Do LLMs Build Spatial World Models? Evidence from Grid-World Maze Tasks
Summary: arXiv:2604.10690v1 Announce Type: new
Abstract: Foundation models have shown remarkable performance across diverse tasks, yet their ability to construct internal spatial world models for reasoning and planning remains unclear. We systematically evaluate the spatial understanding of large language models through maze tasks, a controlled testing context requiring multi-step planning and spatial abstraction.
Across comprehensive experiments with Gemini-2.5-Flash, GPT-5-mini, Claude-Haiku-4.5, and DeepSeek-Chat, we uncover significant discrepancies in spatial reasoning that challenge assumptions about LLM planning capabilities.
Key Findings
- Performance Discrepancies: Using chain-of-thought prompting, Gemini achieves 80-86% accuracy on smaller mazes (5×5 to 7×7 grids) with tokenized adjacency representations.

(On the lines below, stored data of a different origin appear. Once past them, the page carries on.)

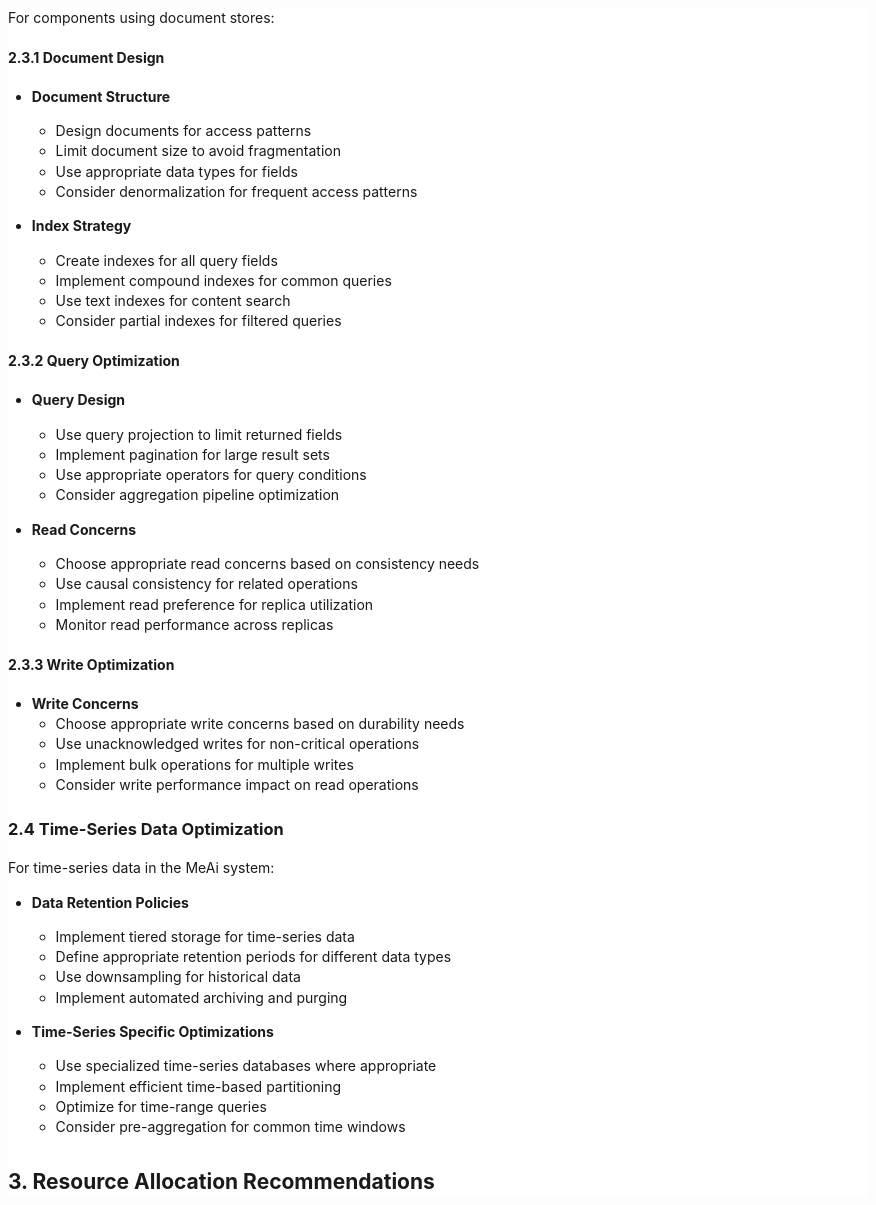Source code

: For components using document stores:

#### 2.3.1 Document Design

- **Document Structure**
  - Design documents for access patterns
  - Limit document size to avoid fragmentation
  - Use appropriate data types for fields
  - Consider denormalization for frequent access patterns

- **Index Strategy**
  - Create indexes for all query fields
  - Implement compound indexes for common queries
  - Use text indexes for content search
  - Consider partial indexes for filtered queries

#### 2.3.2 Query Optimization

- **Query Design**
  - Use query projection to limit returned fields
  - Implement pagination for large result sets
  - Use appropriate operators for query conditions
  - Consider aggregation pipeline optimization

- **Read Concerns**
  - Choose appropriate read concerns based on consistency needs
  - Use causal consistency for related operations
  - Implement read preference for replica utilization
  - Monitor read performance across replicas

#### 2.3.3 Write Optimization

- **Write Concerns**
  - Choose appropriate write concerns based on durability needs
  - Use unacknowledged writes for non-critical operations
  - Implement bulk operations for multiple writes
  - Consider write performance impact on read operations

### 2.4 Time-Series Data Optimization

For time-series data in the MeAi system:

- **Data Retention Policies**
  - Implement tiered storage for time-series data
  - Define appropriate retention periods for different data types
  - Use downsampling for historical data
  - Implement automated archiving and purging

- **Time-Series Specific Optimizations**
  - Use specialized time-series databases where appropriate
  - Implement efficient time-based partitioning
  - Optimize for time-range queries
  - Consider pre-aggregation for common time windows

## 3. Resource Allocation Recommendations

- Collapse in Performance: The performance drops dramatically to 16-34% with visual grid formats, revealing a 2-5x difference and suggesting representation-dependent rather than format-invariant spatial reasoning.
Further Analysis
To probe deeper into spatial understanding, we employed sequential proximity questions and compositional distance comparisons. Despite achieving an impressive 96-99% semantic coverage in reasoning traces, the models struggled to leverage this understanding for consistent spatial computations.
Independent Question Treatment
Our analysis indicates that the models tend to treat each question independently, failing to build cumulative spatial knowledge. This limitation raises critical questions about the robustness of LLMs in developing effective spatial world models.
Implications
The findings from our maze-solving tasks suggest that large language models do not exhibit the ability to develop robust spatial world models. Instead, they demonstrate representation-specific and prompting-dependent reasoning, which is successful only under narrow conditions.
Conclusion
These results have significant implications for the deployment of foundation models in applications that require spatial abstraction. As the capabilities of large language models continue to evolve, understanding their limitations in spatial reasoning will be crucial for their effective application in real-world scenarios.
Future Directions
Future research should consider enhancing the spatial reasoning capabilities of LLMs through improved training methodologies and representation techniques. Exploring alternative approaches to spatial abstraction may also yield valuable insights for the development of more versatile AI systems.